[[ Input records open ]]
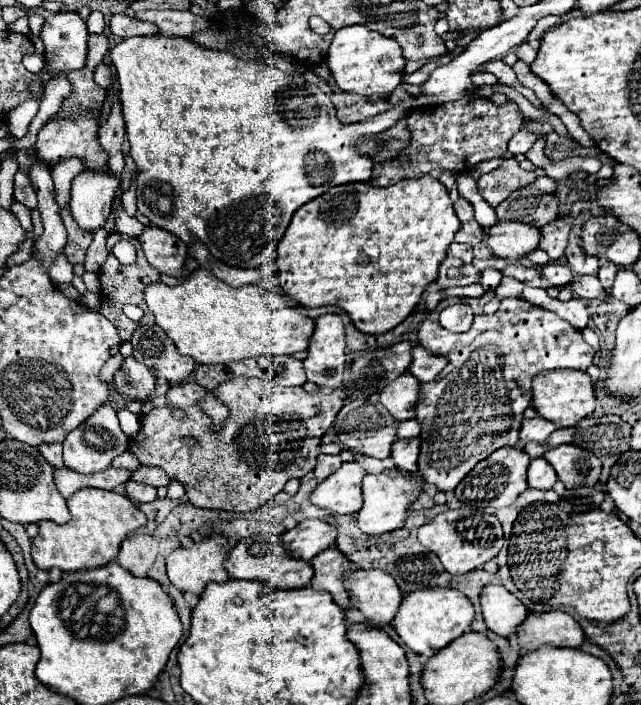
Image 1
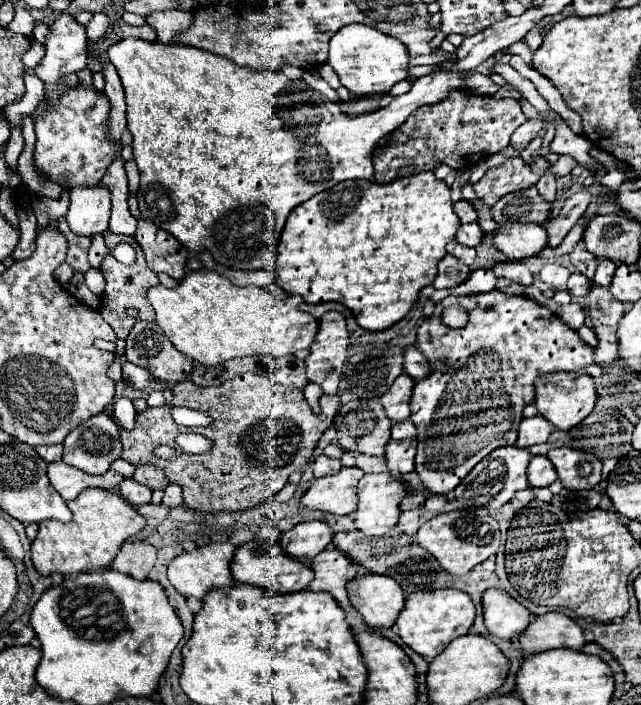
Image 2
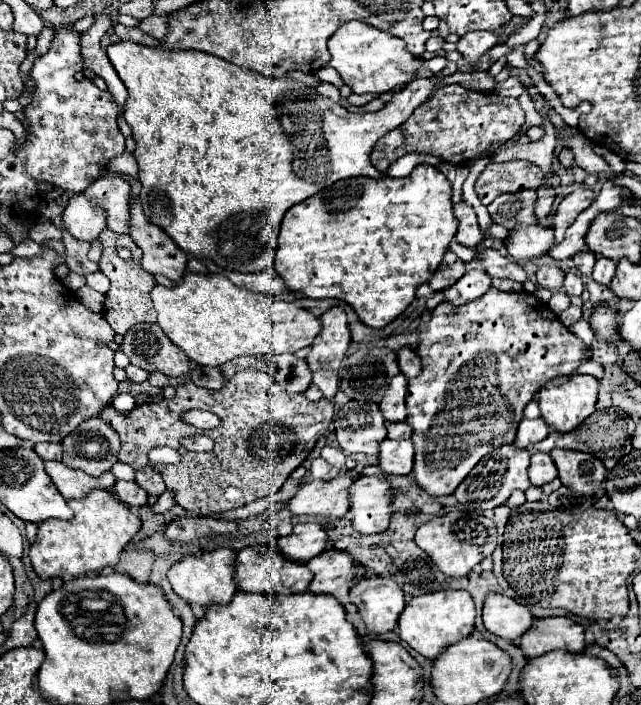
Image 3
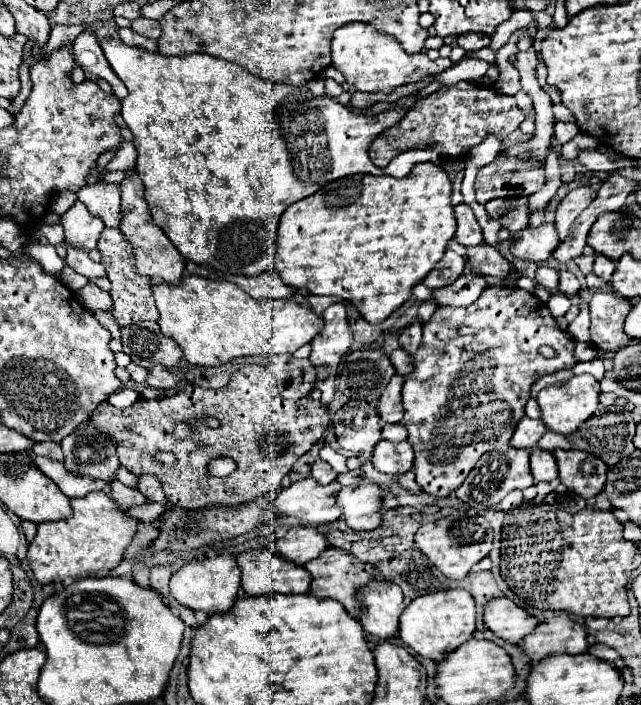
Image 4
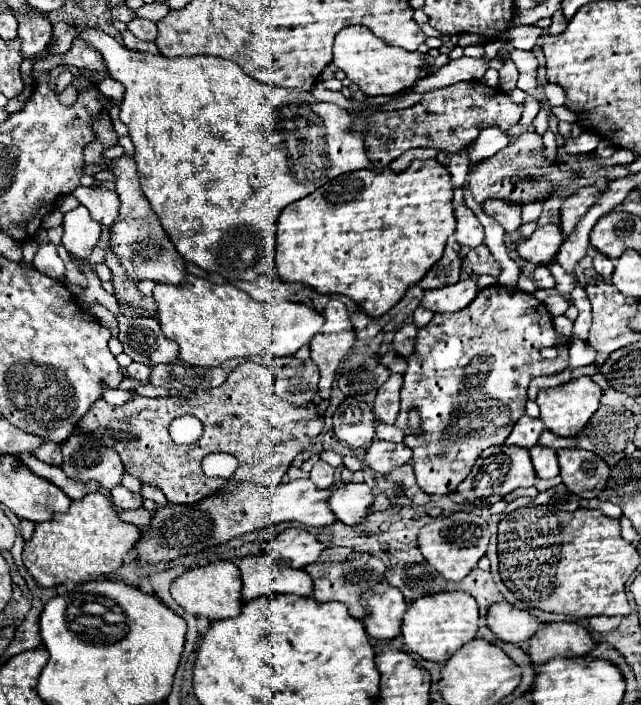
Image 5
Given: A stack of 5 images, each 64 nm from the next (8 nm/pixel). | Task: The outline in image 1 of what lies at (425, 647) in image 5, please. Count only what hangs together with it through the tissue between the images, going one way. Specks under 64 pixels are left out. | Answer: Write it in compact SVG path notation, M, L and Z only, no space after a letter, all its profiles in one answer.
M420 588L402 598L402 606L398 608L398 614L394 616L394 630L412 652L430 658L448 642L468 632L472 620L474 620L474 606L460 590Z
[[ Input records closed ]]
* What you have to do
Output the records above unchanged, minus their pictures.

* Task solution
Image 1
Image 2
Image 3
Image 4
Image 5
Given: A stack of 5 images, each 64 nm from the next (8 nm/pixel). | Task: The outline in image 1 of what lies at (425, 647) in image 5, please. Count only what hangs together with it through the tissue between the images, going one way. Specks under 64 pixels are left out. | Answer: Write it in compact SVG path notation, M, L and Z only, no space after a letter, all its profiles in one answer.
M420 588L402 598L402 606L398 608L398 614L394 616L394 630L412 652L430 658L448 642L468 632L472 620L474 620L474 606L460 590Z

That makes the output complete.